I'm a student currently working on a science fair project which will measure the response of plants to coherent vs incoherent light of varying wavelengths. However, the only tunable and narrowband light source that I have access to is a tunable visible laser, which can obviously only produce coherent light. Is there a device which can destroy the temporal and spatial coherence of a laser beam so that it resembles the light emitted from a blackbody or something like that, but still leaves it monochromatic (i.e. the reverse of a collimator)?
2 Answers
A collimator does not change the coherence properties of your light source (i.e. the statistical phase correlation), but the propagation direction of the light. In wave optics terms, the wavefronts are made planar and orientated in the same direction, such that the beam is neither converging nor diverging. In ray optics terms, all rays are made parallel instead of converging or diverging. This results in beams of almost constant diameter, like a typical laser beam. (Note that this is an idealization: In reality, since plane waves cannot exist, all free-space beams will diverge noticeably after a certain propagation distance due to diffraction of its constituents - although this distance can be made very large.)
The coherence properties of your beam are defined by the statistical relationship between the phases of its constituents. In a coherent beam, two wavefronts starting out with a certain phase shift at the source will have the same phase shift when measured at any distance away. Such constant phase relation is the basis for visible interference patterns that don't fluctuate.
The coherence of a source is reduced if the source has a large spatial extent, such that wavefronts are coming from many different locations and therefore many different distances to your measurement point (e.g. a screen). This makes it difficult for a clear, spatially extended interference pattern to form. Such source has a low spatial coherence. Note: Spatial extent means angular size as viewed from the measurement point, not absolute size! So the spatial coherence of a large-diameter source can be improved by simply moving it farther away, reducing its angular diameter.)
The coherence of a source can also be reduced if the source has small size, but a large spectral extent (i.e. bandwidth), such that the propagating waves have a large variance in wavelengths. This also makes it difficult for a clear, temporally stable interference pattern to form, since the relative phases of waves with different wavelengths are constantly changing. Such source has a low temporal coherence. The mean time over which phase correlation is lost is the coherence time and, equivalently, the mean distance over which correlation is lost is the coherence length.

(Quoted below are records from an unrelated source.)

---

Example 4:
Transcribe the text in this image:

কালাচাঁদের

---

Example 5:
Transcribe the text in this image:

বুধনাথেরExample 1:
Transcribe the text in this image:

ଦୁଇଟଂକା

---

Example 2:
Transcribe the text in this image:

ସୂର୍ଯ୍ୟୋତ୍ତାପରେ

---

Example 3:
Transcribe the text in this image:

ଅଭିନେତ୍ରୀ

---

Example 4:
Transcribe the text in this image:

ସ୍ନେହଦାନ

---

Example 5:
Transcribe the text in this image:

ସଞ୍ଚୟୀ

Note that all waves interfere, i.e. create interference patterns by constructive and destructive superposition, irrespective of the degree of coherence. So with a sufficiently fast and highly resolved camera, one could always get snapshots of distinct field patterns. The distinction is that patterns created by incoherent sources will rapidly fluctuate and/or propagate through space, such that all snapshots will look different and, in the realistic case of finite exposure times, get averaged out. The condition for coherence is therefore static interference, i.e. patterns that are stable in both time and space and, therefore, can be observed or measured at fixed positions from the source. And this is only possible if the phases of all constituent waves are strongly correlated.

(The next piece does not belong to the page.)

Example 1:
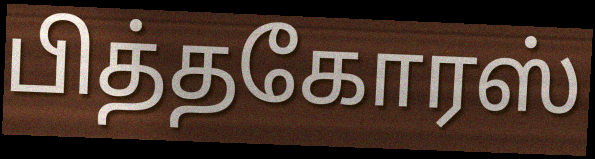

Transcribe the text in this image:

பித்தகோரஸ்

A black body radiator would be an example for a broadband and therefore low-temporal coherence source. By confining its emission to originate from a very small orifice, one could create a source of low temporal, but high spatial coherence.
To finally answer your question: One way to reduce the spatial coherence of an otherwise narrowband, high-temporal coherence light source (e.g. in order to avoid speckle or fringe formation), is using a rotating ground glass diffuser to scramble the phase. See for instance here:
- 183
Speckle patterns form when laser light hits small diffracting objects (~point scatterers). If the diffracting objects are moving slowly, this causes the speckle patterns to also vary slowly. You can see this with (eg) a green laser pointer aimed at your hand - the speckle pattern varies because of blood flow (essentially scattering by the red blood cells). Fun video https://www.youtube.com/watch?v=qzRUduby3mw
The scattered light you see in a speckle pattern is the closest to "resembles the light emitted from a blackbody ... but still leaves it monochromatic". In this case, the phases vary slowly enough (in both time and space) that you can see the variation with the naked eye. But what if you wanted a faster variation? Simple: have more point scatterers (decoheres in space) and have the scatterers move faster (decoheres in time). The tricky part comes in from doppler shift of the scattered light when the scatterers move fast. I think this is inevitable, essentially a signal which has a sinewave with rapidly shifting phase inherently has some spectral broadening as well: if you do a Fourier transform on it, you'll find it is not truly monochromatic, and this is independent of how the phase shift is produced.
The "rotating ground glass diffuser" suggested by @sarahslvmn is an example of a device with moving point scatterers; probably the simplest practical construction, and it would do the job. I think the time scale up to which it decoheres the light is roughly ~the time for a point on the diffuser to move across the beam.